= Beginning of Section =

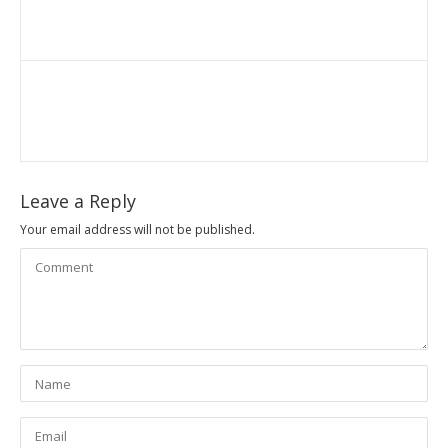
Leave a Reply
Your email address will not be published.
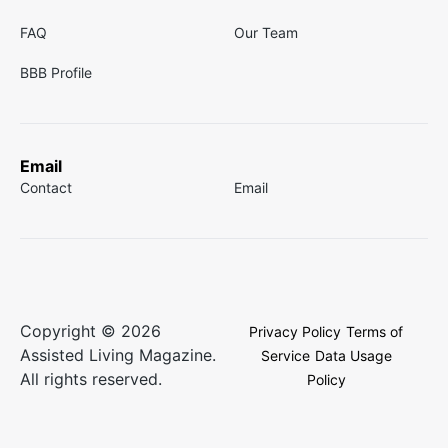
FAQ
Our Team
BBB Profile
Email
Contact
Email
Copyright © 2026
Privacy Policy
Terms of
Assisted Living Magazine.
Service
Data Usage
All rights reserved.
Policy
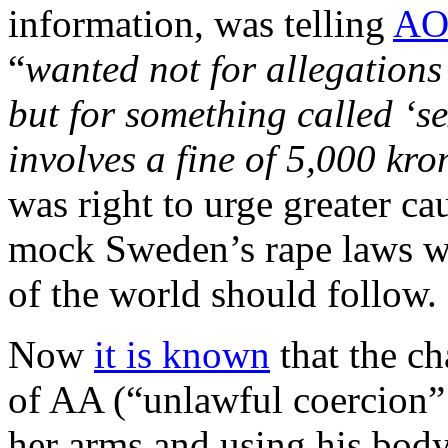
information, was telling
AO
“
wanted not for allegations 
but for something called ‘se
involves a fine of 5,000 kr
was right to urge greater ca
mock Sweden’s rape laws wh
of the world should follow.
Now
it is known
that the c
of AA (“unlawful coercion”
her arms and using his bod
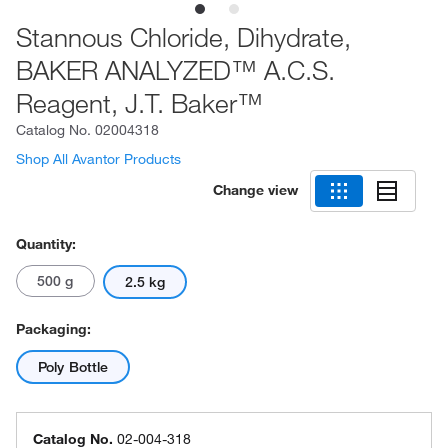
Stannous Chloride, Dihydrate,
BAKER ANALYZED™ A.C.S.
Reagent, J.T. Baker™
Catalog No.
02004318
Shop All Avantor Products
Change view
Quantity:
500 g
2.5 kg
Packaging:
Poly Bottle
Catalog No.
02-004-318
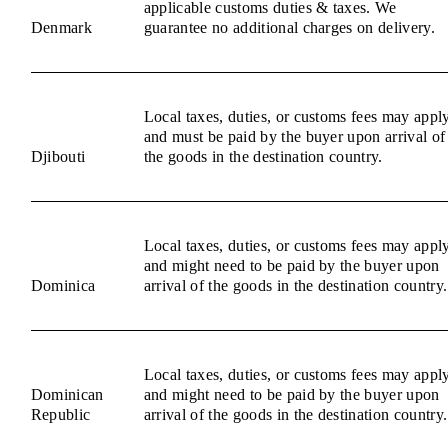
applicable customs duties & taxes. We
Denmark
guarantee no additional charges on delivery.
Local taxes, duties, or customs fees may appl
and must be paid by the buyer upon arrival of
Djibouti
the goods in the destination country.
Local taxes, duties, or customs fees may appl
and might need to be paid by the buyer upon
Dominica
arrival of the goods in the destination country.
Local taxes, duties, or customs fees may appl
Dominican
and might need to be paid by the buyer upon
Republic
arrival of the goods in the destination country.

= End of Section =

| Written task |
Can you output, unchanged, the lines of the material above, starting with the line that contains "applicable customs duties & taxes. We" and going on through the last line of the material?

| Answer to this problem |
applicable customs duties & taxes. We
Denmark
guarantee no additional charges on delivery.
Local taxes, duties, or customs fees may appl
and must be paid by the buyer upon arrival of
Djibouti
the goods in the destination country.
Local taxes, duties, or customs fees may appl
and might need to be paid by the buyer upon
Dominica
arrival of the goods in the destination country.
Local taxes, duties, or customs fees may appl
Dominican
and might need to be paid by the buyer upon
Republic
arrival of the goods in the destination country.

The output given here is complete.